(Stored records)
+ + + + +
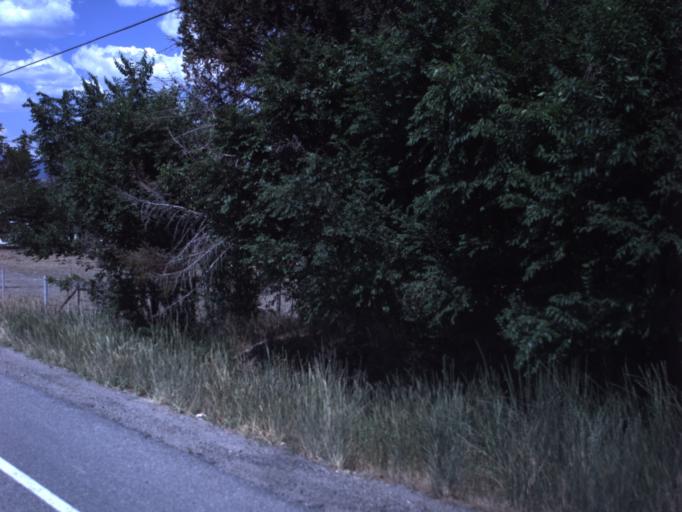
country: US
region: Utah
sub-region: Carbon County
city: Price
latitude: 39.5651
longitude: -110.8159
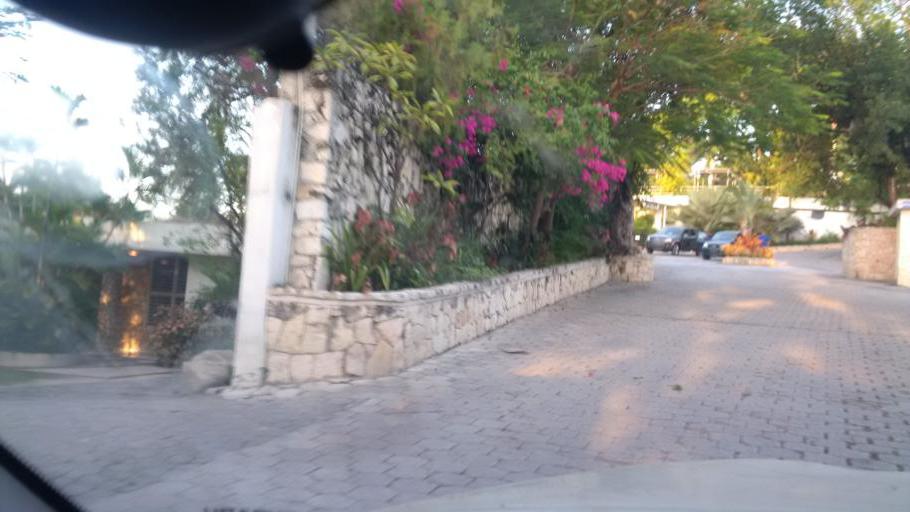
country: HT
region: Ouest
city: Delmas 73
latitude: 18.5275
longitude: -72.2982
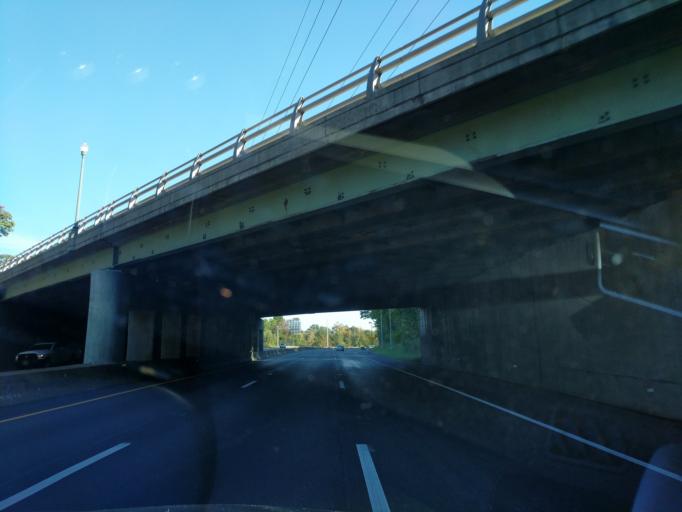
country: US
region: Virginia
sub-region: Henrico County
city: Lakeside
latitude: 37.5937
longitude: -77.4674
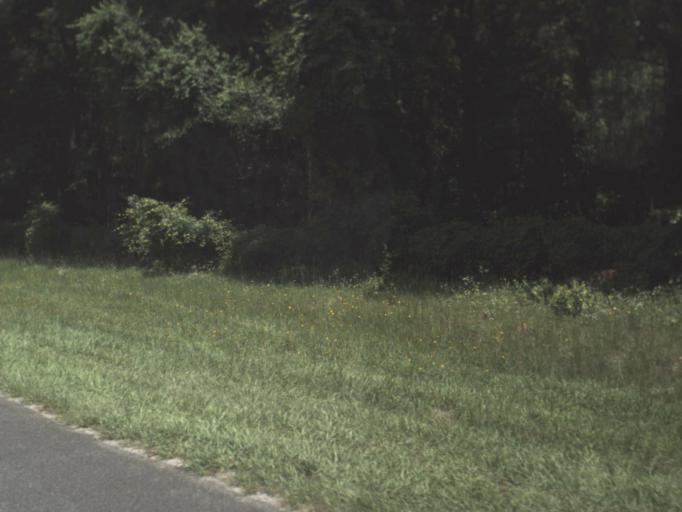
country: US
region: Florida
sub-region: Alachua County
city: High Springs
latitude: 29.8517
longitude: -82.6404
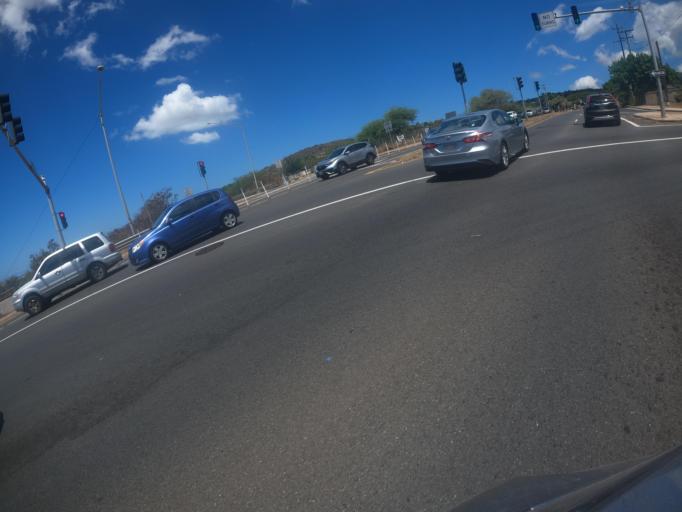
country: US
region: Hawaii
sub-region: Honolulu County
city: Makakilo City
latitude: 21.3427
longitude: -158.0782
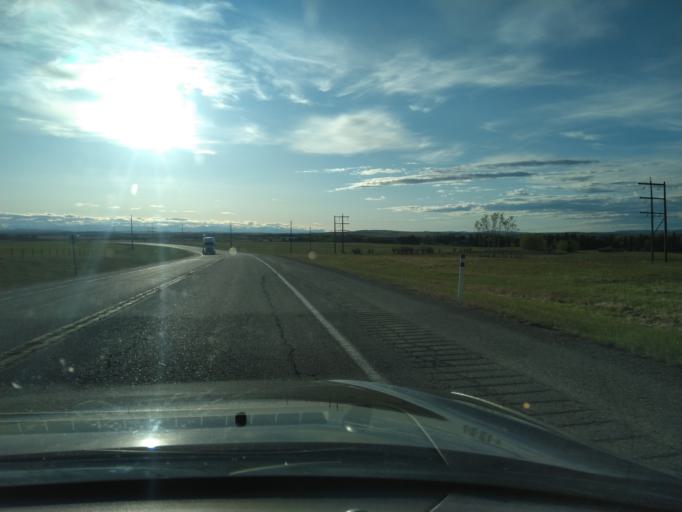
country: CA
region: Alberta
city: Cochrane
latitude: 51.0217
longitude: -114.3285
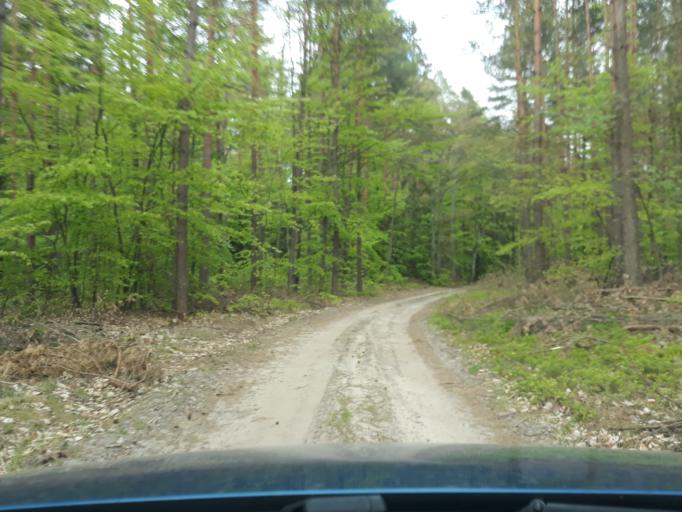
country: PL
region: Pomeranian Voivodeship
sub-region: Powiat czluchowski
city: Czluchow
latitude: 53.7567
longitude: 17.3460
+ + + + +
__Given request__. Rewrite the part of the listing that begins with the line containing "sub-region: Honolulu County" and runs through the end of the listing as a JSON list of strings, one string per line, with blank lines omitted. Leave the pictures out of the answer.

__Exercise solution__.
[
  "sub-region: Honolulu County",
  "city: Makakilo City",
  "latitude: 21.3427",
  "longitude: -158.0782",
  "country: CA",
  "region: Alberta",
  "city: Cochrane",
  "latitude: 51.0217",
  "longitude: -114.3285",
  "country: PL",
  "region: Pomeranian Voivodeship",
  "sub-region: Powiat czluchowski",
  "city: Czluchow",
  "latitude: 53.7567",
  "longitude: 17.3460"
]